2 yanıt dizini görüntüleniyor
  • Yazar
    Yazılar
    • #6605
      SYNTAXONER
      Ziyaretçi

      Yeni bir oyun aldınız. Merak ve heyecan içinde, biraz da sabırsızca evinize ulaştınız, bilgisayarınızın düğmesine basıp açılmasını beklemeye başladınız. Herşey yolunda gitti ve Windows”unuz sorunsuzca açıldı. Şimdi bir bekleme süresi daha; Need For Sepeed: Porsche Unleashed”iniz kurulacak diye beklemek gerekiyor. Bu dediklerim oyun sever çok kişinin en azından bir kez dahi olsa yaşadığı birşeydir. Hele aldığınız bu oyun yeni çıkmış, hakkında birçok yerde birşeyler okuduğunuz ve merakla beklediğiniz bir oyunsa. Merak etmeyin, bu yazılanlar Porsche Unleashed için yaşamanız gereken şeyler, çünkü oyun gerçekten de başladığı ilk andan itibaren insanda hayranlık uyandırıcı birçok şeye sahip; hele bir de PC”niz yüksek özellikli bir konfigürasyona sahipse.

      Öncelikle oyunun yapımcısı/yayıncısı Electronic Arts”ı tebrik etmek gerekiyor.
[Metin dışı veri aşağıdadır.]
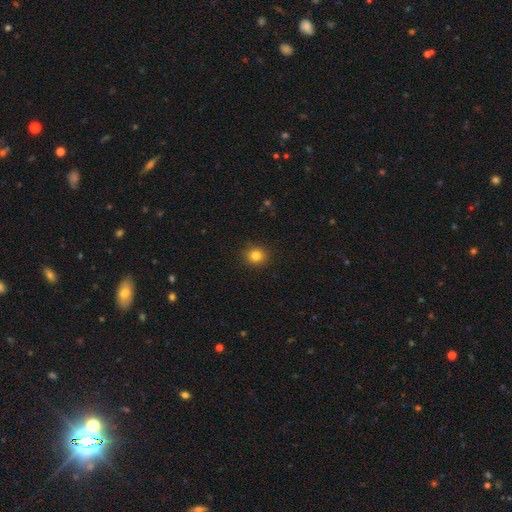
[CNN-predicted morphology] Q: Smooth or featured?
A: smooth (83%); runner-up: star or artifact (12%)
Q: How rounded?
A: round (86%); runner-up: in between (14%)
Q: Merging?
A: none (91%); runner-up: minor disturbance (6%)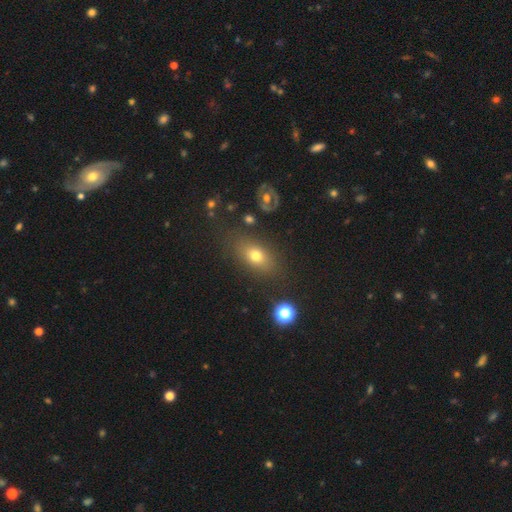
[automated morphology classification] Q: Smooth or featured?
A: smooth (70%); runner-up: featured or disk (16%)
Q: How rounded?
A: in between (76%); runner-up: round (20%)
Q: Merging?
A: none (78%); runner-up: minor disturbance (13%)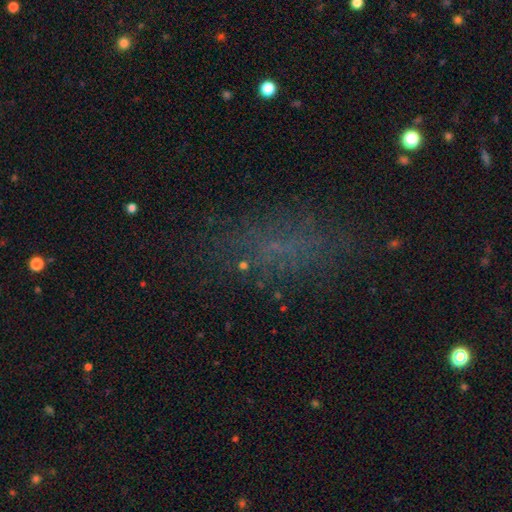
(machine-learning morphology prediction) Q: Smooth or featured?
A: smooth (49%); runner-up: star or artifact (29%)
Q: Merging?
A: none (66%); runner-up: minor disturbance (17%)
Need for Speed serisini ilk oyunundan beri takip eden biri olarak, serinin her yeni oyununda (ortalama olarak yılda bir kez yenisi çıkıyor) hem teknolojik yeniliklerin herkesin kullanabileceği şekilde oyuna dahil edildiğini, hem de kullanıcılardan gelen taleplerin karşılandığını görmekteyim. Ancak bu oyun alışık olduğumuz yeniliklerin de ötesinde gelişmiş. Diğer bir taktir konusu da Need for Speed 2 ve 3 gibi oyunların hala zevk alarak oynanabiliyor oluşu.
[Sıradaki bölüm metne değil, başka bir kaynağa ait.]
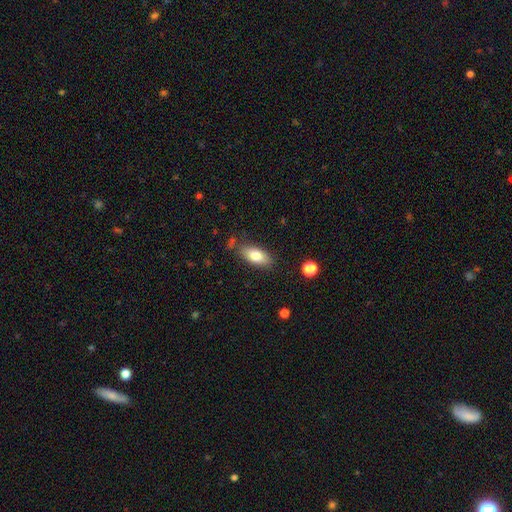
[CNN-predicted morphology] type=smooth (79%); roundness=in between (85%); merging=none (78%).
      Electronic Arts serinin bu beşinci oyunuyla, şimdiye kadar tahmini olarak 10 milyon resmi satış rakamına ulaşmış Need for Speed serisinin hızını kesmeye niyetli görünmüyor. Ve bu amaçla karşımıza diğer NFS”lerin aksine, oyunun adından da anlaşılacağı gibi, sadece Porsche marka spor otomobil serisini dahil etmiş. Bu işin arkasında başka neler vardır bilinmez ama, bu sayede oyunu oynayanların Porsche hayranı olacağı kesin. Oyun olarak düşünüldüğünde ise tek problem markalar arasında yarış yapıp hangisinin daha iyi olduğuna karar veremeyecek olmamız, ama bu kimin umurunda ki?

      Need for Speed serisini tanımayan veya yeni tanışanlar için de kısa bir not verelim. Bu oyunda sakın bir yarış/rally simülasyonu beklemeyin. Oyun arcade unsurları barındırmasına karşın size rahat araba kullanmayı, hız yapmayı, yaptığınız hızı ve yarışlardaki heyacanı hissetmenizi sağlayan belki de tek oyun.
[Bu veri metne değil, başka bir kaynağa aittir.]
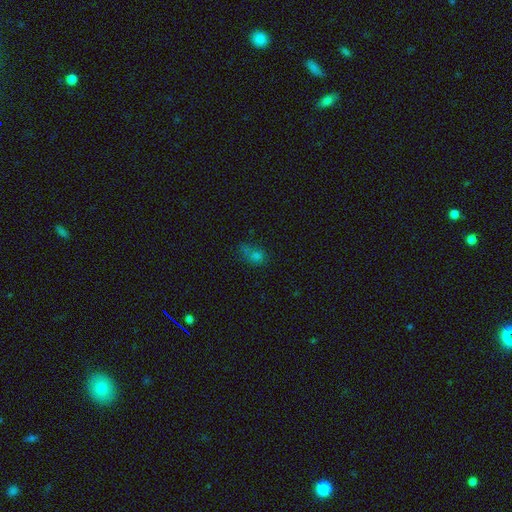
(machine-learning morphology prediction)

      Jaguar, Lamborghini, Ferrari, Mercedes ve Corvette anahtarlarımızı bir kenara bıraktık ve girdik Porsche”lerimizin garajına. Acaba bugün hangisini nerede kullansak, şöyle bir dolaşıp gelsek mi, yoksa çıkıp ortalığı birbirine mi katsak?

      Gerçekten de seçmek zor olacak, çünkü oyunda geçtiğimiz 50 yılda çıkan 80 Porsche modeli bizi bekliyor. Bu 80 araba içinde 1948 model 356 Roadster ile başlayan ve 2000 model 911 Turbo”ya kadar üretilmiş Porsche modelleri mevcut. Ama bu kadarla da bitmiyor, Electronic Arts”ın alışık olduğunuz uygulaması sayesinde oyuna yeni modeller de eklenebiliyor. Bu yazının hazırlandığı sırada iki yeni araba modeli eklenmişti bile.

      Diyelim aklımızda ve hayalimizdeki araba belli, peki bu arabayla ne yapmayı planlıyorsunuz? Yoğun trafikte ortalığı birbirine katabilir, peşinize polisleri takabilir, kendi kariyerinizi oluşturabilir, araba alıp satabilir veya sadece araba sürüp manzaranın tadına varabilirsiniz.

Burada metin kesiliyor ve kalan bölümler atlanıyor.